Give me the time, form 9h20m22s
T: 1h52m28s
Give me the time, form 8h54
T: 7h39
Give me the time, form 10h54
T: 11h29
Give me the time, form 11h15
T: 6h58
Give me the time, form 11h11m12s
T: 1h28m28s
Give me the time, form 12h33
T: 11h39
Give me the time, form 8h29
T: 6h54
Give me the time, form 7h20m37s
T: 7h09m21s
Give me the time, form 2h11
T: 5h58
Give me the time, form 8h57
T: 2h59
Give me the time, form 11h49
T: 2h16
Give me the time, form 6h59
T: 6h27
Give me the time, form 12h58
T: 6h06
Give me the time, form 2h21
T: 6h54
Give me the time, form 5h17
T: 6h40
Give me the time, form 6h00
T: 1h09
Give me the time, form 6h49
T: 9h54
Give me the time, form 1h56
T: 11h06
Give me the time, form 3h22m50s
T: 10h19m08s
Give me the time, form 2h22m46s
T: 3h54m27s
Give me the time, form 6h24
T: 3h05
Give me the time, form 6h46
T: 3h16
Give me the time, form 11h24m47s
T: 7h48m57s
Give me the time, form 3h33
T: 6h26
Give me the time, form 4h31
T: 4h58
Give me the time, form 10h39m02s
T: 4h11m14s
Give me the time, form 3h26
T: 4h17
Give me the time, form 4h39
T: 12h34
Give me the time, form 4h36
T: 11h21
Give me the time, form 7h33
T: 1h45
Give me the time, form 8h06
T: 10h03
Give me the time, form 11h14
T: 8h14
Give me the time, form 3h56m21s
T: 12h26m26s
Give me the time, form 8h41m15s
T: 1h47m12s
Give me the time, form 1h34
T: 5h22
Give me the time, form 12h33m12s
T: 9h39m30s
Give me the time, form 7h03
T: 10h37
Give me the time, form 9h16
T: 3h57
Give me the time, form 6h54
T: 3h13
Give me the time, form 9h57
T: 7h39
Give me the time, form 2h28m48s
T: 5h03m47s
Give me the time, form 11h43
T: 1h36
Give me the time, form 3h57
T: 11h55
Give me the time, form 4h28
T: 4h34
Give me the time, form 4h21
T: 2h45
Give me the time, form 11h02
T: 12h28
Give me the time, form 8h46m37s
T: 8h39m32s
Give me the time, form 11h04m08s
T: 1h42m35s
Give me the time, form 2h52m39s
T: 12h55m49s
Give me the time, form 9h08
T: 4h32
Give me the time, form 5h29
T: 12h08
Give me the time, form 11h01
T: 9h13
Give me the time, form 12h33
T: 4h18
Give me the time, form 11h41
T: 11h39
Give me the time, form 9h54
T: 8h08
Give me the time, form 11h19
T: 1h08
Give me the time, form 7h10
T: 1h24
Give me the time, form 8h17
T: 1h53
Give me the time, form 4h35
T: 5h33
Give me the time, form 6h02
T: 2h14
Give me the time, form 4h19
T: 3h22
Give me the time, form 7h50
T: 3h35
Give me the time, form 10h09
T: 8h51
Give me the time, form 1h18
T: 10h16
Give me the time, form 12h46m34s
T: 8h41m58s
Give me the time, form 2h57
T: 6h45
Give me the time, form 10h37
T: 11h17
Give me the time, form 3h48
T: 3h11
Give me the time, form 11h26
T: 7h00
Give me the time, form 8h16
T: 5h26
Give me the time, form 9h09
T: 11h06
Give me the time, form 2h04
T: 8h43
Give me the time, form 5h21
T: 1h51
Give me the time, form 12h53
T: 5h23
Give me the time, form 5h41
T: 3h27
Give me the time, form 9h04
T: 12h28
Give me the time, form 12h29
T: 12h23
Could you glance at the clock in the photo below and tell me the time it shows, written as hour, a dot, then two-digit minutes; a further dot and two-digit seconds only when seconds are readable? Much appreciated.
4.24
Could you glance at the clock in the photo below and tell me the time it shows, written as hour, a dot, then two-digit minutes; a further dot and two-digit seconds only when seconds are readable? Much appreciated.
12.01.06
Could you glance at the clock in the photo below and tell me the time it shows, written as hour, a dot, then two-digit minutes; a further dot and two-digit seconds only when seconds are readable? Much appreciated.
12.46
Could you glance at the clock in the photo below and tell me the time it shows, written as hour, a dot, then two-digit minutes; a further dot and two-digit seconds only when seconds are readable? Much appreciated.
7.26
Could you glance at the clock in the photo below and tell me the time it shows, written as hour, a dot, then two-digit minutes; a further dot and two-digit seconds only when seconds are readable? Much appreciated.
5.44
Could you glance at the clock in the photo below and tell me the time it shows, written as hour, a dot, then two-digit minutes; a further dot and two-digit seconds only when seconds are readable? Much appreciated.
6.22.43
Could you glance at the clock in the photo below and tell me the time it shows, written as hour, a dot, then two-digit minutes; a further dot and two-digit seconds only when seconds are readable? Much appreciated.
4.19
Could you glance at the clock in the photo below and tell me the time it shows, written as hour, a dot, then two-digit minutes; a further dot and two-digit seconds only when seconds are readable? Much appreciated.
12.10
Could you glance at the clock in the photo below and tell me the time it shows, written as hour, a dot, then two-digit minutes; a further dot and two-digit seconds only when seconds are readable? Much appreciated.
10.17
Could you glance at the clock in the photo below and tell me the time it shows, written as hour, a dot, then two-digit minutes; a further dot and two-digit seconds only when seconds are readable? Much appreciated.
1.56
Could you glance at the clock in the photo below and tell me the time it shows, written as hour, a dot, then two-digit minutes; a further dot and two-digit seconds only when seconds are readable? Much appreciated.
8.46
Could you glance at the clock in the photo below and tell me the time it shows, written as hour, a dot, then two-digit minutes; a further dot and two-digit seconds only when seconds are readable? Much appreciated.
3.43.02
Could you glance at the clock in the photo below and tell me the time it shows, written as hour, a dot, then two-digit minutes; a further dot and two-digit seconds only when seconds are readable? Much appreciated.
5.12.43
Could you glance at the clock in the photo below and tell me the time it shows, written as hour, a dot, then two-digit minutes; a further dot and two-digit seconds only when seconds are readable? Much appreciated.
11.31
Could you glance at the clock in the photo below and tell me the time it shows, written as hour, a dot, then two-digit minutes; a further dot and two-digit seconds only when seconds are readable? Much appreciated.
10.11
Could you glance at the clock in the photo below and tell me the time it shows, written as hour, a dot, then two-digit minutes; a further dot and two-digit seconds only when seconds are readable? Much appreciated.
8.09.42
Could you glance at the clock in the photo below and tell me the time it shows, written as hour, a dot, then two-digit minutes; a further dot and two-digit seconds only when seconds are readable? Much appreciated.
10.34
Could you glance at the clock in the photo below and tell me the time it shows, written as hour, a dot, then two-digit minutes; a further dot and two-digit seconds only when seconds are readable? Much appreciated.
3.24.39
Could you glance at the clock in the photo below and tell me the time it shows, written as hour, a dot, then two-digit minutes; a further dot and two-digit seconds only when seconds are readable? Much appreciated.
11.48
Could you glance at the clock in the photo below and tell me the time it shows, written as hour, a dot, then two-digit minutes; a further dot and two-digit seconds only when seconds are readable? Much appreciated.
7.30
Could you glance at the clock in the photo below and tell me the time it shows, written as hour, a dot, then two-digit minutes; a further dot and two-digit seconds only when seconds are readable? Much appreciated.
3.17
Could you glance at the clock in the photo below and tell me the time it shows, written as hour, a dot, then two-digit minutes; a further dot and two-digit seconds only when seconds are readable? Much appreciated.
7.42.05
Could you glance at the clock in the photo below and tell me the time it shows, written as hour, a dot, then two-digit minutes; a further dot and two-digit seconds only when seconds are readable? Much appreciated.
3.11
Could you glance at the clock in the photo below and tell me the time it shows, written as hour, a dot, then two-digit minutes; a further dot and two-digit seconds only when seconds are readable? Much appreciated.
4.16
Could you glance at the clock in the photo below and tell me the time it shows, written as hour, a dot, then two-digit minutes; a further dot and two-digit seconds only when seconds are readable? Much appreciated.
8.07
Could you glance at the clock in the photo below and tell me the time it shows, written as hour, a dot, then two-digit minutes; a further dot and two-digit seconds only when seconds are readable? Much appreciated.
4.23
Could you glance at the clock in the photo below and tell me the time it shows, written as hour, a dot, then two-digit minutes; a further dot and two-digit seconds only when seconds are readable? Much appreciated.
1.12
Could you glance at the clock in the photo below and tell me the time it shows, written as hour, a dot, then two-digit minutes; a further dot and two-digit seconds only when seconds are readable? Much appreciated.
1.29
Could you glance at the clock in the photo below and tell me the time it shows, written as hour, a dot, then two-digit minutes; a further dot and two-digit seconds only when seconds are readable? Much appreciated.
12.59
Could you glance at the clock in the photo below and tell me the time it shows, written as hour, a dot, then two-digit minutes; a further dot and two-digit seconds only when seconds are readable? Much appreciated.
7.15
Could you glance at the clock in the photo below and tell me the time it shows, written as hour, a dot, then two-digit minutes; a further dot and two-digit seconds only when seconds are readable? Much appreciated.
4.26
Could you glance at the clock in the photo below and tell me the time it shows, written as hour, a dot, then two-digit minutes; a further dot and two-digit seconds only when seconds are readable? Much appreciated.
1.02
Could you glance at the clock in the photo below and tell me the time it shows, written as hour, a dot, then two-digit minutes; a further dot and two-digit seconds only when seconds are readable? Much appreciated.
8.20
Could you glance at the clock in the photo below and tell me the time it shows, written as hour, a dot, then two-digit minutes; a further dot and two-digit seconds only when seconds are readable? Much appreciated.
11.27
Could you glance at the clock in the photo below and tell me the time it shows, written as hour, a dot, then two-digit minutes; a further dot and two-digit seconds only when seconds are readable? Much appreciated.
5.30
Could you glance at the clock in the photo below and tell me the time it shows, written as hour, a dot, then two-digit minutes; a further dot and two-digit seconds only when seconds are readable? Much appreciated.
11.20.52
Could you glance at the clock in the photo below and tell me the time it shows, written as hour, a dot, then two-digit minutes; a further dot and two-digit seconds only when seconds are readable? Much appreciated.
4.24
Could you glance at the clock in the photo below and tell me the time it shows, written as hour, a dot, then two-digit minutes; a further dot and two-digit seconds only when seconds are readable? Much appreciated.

- - - - - - -

> _Task goal_: Copy verbatim the lines of the records above, starting at the line containing "Give me the time, form 2h11" and ending at the line containing "T: 7h48m57s", both included.

> _Answer to the problem_:
Give me the time, form 2h11
T: 5h58
Give me the time, form 8h57
T: 2h59
Give me the time, form 11h49
T: 2h16
Give me the time, form 6h59
T: 6h27
Give me the time, form 12h58
T: 6h06
Give me the time, form 2h21
T: 6h54
Give me the time, form 5h17
T: 6h40
Give me the time, form 6h00
T: 1h09
Give me the time, form 6h49
T: 9h54
Give me the time, form 1h56
T: 11h06
Give me the time, form 3h22m50s
T: 10h19m08s
Give me the time, form 2h22m46s
T: 3h54m27s
Give me the time, form 6h24
T: 3h05
Give me the time, form 6h46
T: 3h16
Give me the time, form 11h24m47s
T: 7h48m57s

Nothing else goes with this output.